'Your Inner Fish' traces human evolution back to our earliest ancestors
A new, engaging PBS series explores our evolutionary past, starting with prehistoric fish.
Tue, Apr 08, 2014 at 06:00 PM
Neil Shubin, host of the new PBS series "Your Inner Fish" poses with a fossil. (Photos courtesy of Nathaniel Chadwick/©Tangled Bank Studios, LLC)
It seems odd to think that man has evolved from water-dwellers with fins and scales, but the evolutionary leap seems less preposterous when you examine the structural and DNA evidence that proves how much our bodies owe to prehistoric fish. With vivid CG animations, the three-part series “Your Inner Fish” brings the intriguing story to life.
“The road maps to our bodies are seen in other creatures,” says host Neil Shubin, the paleobiologist whose 2008 bestseller of the same name inspired the series. “There’s something incredibly profound in the idea that inside every organ, cell and gene of our body lie deep connections to the rest of life on our planet.”
Shubin, a professor and an associate dean at the University of Chicago, began thinking about a TV version during his author tour for the book, but it was a meeting with the documentary and science education arm of the Howard Hughes Medical Institute “that set the fire in me,” he says.
The series offers an accessible, fun perspective on evolution and the human body to relate it to the viewers, executive producer Michael Rosenfeld adds.
“It draws on all sorts of scientific disciplines, putting those pieces together to tell a new story.
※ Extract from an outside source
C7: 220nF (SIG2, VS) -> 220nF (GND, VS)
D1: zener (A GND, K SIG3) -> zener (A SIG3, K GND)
We don't think about the way our bodies connect us to this history that goes back hundreds of millions of years," Rosenfeld says. "And that's something we really worked hard on capturing, both connecting our bodies to these sort of ancient characters from the past, and also by seeing how things that are within our body also connect us to that history, such as the way we hear."
Illustrating his points with fossil discoveries and anatomical structure dissections, Shubin demonstrates the similarities between human anatomy and fish gills. "We see that transformation, the lines of evidence that merge to this profound comparison,” he says.
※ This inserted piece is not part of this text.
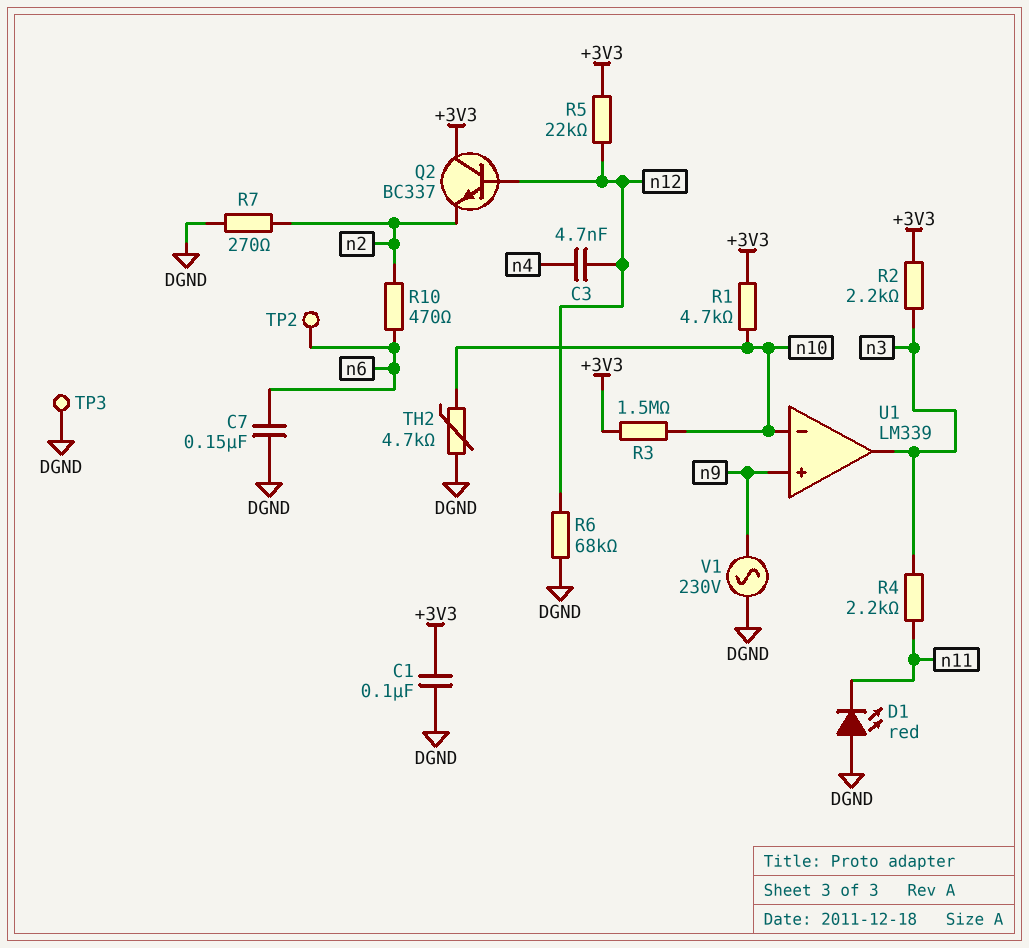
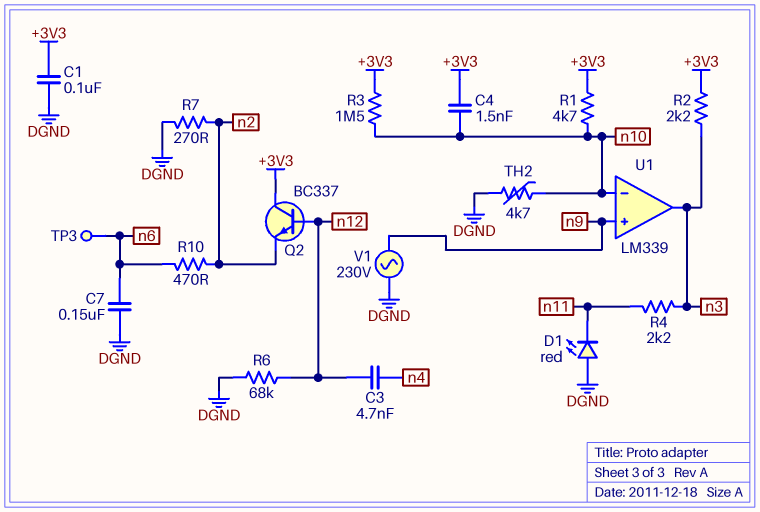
C4: none -> 1.5nF (+3V3, n10)
R5: 22k (+3V3, n12) -> none
TP2: test point (n6) -> none
TP3: test point (DGND) -> test point (n6)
Advances in gene mapping make this work possible. "We can look at fossils, and with developmental biology, we look at how organs form over time," Shubin says. "All of them come together to show this deep connection."
Shubin retraces his most significant archaeological discoveries, including the product of six years of expeditions to the Arctic where he and colleagues found a missing link, a fossil of a fish that filled in a piece of the evolutionary chain. In addition to scales and webbed fins, the fish had a neck, an arm and even a wrist.
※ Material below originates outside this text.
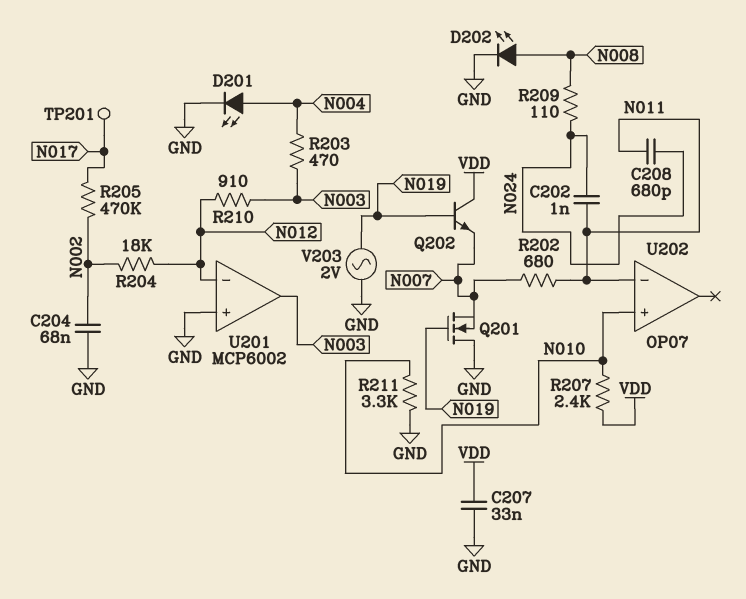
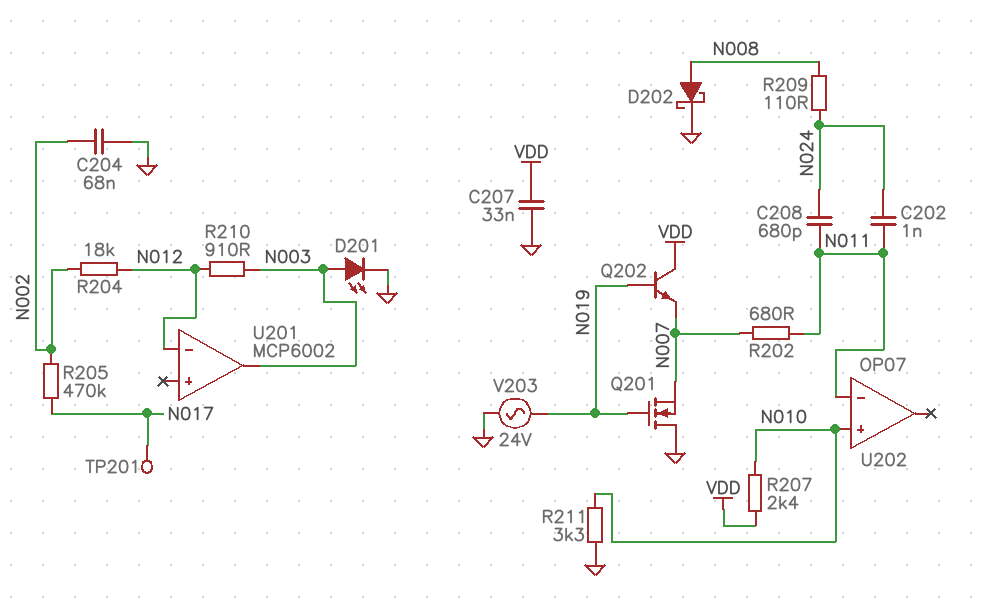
D201: LED (A N004, K GND) -> LED (A N003, K GND)
D202: LED (A N008, K GND) -> schottky (A N008, K GND)
R203: 470 (N003, N004) -> none
U201 pin in+: GND -> none
V203: AC 2V (GND, N019) -> AC 24V (GND, N019)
"We tell the story of that fish, but then we also tell how we interpret it," Shubin says. "I can tell you with great certainty that the wrist I can bend and the head I can shake all derived from fish living 375 million years ago."
Shubin also explains the evolution of the male sex organs, and the reason males are susceptible to hernias (again, blame your inner fish) — and in the second and third installments, which focus on “Your Inner Reptile” and “Your Inner Monkey,” he examines the correlations between us and creatures a bit further down the evolutionary chain, and how all species are still evolving.
“We live in a continual evolutionary arms race with the microbes that are inside us and outside us," he says. "Our systems are continually adapting, and that kind of evolution can actually be measured."
But where will evolution take us in the future, given the enormous external environmental, technological and cultural forces at play?
“I tend to think that we’ve reached a point where these forces of change may be swapping out the three and a half billion-year change that we have within us,” Shubin says, offering our diet as an example. “Our physiology was geared for particular kinds of environments. They weren’t geared for trans fats. We do have this disconnect between what we eat and the chemicals that were part of our history.”
Nevertheless, in many aspects our inner fish still rules, “affecting our lives day to day, our survival, and how we adapt to threats like microbes,” he points out.
Shubin presents these concepts in personal, engaging manner. “We wanted to step back and make it appealing because, to some extent, we live in a society where many people are intimidated or antagonistic to science,” he says. “We definitely kept it light. This is very hard science, and we never lost the seriousness of the story we’re telling, but we do it with a light touch.”
"Your Inner Fish" premieres on April 9 on PBS.